So much anti-humanism being expressed by people who live at a time of the greatest prosperity in history and who are members of the first moral species in the known history of the universe. The latest example of self-loathing concludes a book review written for Nature (no link) by one Chris D. Thomas, a biology professor at the University of York in the UK. Reviewing a book about the threats to our ecosystem, Thomas yearns for the end of the human race:
The geological perspective of Terra is bizarrely reassuring. Humans will presumably be gone within a few million years, perhaps sooner. If the past that [Michael] Novacek [the book’s author] describes is a guide to the future, global ecosystem processes will be restored some tens of thousands to a million years after our demise, and new forms of life over the ensuing millions of years will exploit the denuded planet we leave behind. Thirty million years on, things will be back to normal, albeit a very different ‘normal’ from before. It is good to be optimistic. The problem is living here in the meantime.

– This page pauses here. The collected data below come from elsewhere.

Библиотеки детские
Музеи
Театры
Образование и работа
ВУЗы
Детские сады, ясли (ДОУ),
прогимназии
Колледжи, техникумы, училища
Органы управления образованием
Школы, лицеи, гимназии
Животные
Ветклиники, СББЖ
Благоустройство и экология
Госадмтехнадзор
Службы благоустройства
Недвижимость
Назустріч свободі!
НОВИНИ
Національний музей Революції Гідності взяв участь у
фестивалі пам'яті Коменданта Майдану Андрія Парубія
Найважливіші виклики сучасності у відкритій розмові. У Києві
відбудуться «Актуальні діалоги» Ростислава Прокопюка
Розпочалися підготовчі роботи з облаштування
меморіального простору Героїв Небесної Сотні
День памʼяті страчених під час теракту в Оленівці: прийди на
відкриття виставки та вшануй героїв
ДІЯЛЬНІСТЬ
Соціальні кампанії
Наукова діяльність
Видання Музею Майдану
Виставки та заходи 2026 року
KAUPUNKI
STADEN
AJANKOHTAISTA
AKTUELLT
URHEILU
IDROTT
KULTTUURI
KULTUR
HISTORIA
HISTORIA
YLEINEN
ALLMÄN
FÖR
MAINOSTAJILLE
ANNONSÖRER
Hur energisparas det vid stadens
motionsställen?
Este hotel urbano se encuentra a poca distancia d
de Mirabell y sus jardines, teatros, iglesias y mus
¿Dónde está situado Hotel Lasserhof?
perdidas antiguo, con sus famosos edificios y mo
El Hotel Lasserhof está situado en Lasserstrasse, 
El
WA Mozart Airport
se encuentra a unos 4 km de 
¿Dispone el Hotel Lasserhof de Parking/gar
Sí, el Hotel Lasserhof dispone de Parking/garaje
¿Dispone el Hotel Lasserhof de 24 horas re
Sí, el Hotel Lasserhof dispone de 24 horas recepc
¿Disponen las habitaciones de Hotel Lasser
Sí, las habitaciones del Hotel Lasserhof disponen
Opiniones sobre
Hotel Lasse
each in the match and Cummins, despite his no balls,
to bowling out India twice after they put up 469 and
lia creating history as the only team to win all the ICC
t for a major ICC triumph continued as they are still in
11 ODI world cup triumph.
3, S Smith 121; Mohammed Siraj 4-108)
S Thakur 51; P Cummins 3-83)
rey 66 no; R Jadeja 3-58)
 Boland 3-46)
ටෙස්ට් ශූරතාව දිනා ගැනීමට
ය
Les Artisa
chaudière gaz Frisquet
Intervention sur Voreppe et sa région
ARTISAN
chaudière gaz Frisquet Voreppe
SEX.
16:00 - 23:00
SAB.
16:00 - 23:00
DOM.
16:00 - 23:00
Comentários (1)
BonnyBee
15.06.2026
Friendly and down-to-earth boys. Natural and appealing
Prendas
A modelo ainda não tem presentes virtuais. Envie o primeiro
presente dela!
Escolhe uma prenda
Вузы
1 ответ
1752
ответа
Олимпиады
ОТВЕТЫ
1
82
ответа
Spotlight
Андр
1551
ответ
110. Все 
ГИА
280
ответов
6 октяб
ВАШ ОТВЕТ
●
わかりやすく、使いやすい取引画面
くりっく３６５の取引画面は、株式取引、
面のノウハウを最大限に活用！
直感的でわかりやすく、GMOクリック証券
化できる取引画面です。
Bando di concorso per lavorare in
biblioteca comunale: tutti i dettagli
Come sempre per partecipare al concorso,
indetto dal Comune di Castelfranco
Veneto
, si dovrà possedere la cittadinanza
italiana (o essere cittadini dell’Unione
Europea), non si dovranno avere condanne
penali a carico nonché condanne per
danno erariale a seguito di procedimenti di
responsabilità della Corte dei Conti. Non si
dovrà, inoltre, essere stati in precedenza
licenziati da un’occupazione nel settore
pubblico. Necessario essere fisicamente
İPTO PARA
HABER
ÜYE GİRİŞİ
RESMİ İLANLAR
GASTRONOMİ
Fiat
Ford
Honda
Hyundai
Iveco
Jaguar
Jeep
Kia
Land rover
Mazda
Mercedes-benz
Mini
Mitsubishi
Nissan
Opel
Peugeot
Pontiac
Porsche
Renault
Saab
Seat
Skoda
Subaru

But “Normal” is the merciless tooth and claw environment of survival of the fittest. “Normal” is a world in which no creatures can appreciate the beauty and grandeur of their pristine biosphere. “Normal” is a pointless and meaningless existence in which creatures are born, eat, copulate, defecate, and then are killed violently or die of disease without the possibility of care or palliation.
Thomas, like others who see humans as blights on the beautiful planet—whether they know it or not—are nature worshipers. But what makes the Tetons or a beautiful coral island so amazing is our unique ability to feel awe. It took 1 billion years for a species to emerge—us—that is conscious and capable of “caring about the planet.” Indeed, if we go belly-up as a species and “paradise” returns, what difference will it make if if there is nobody around to appreciate it?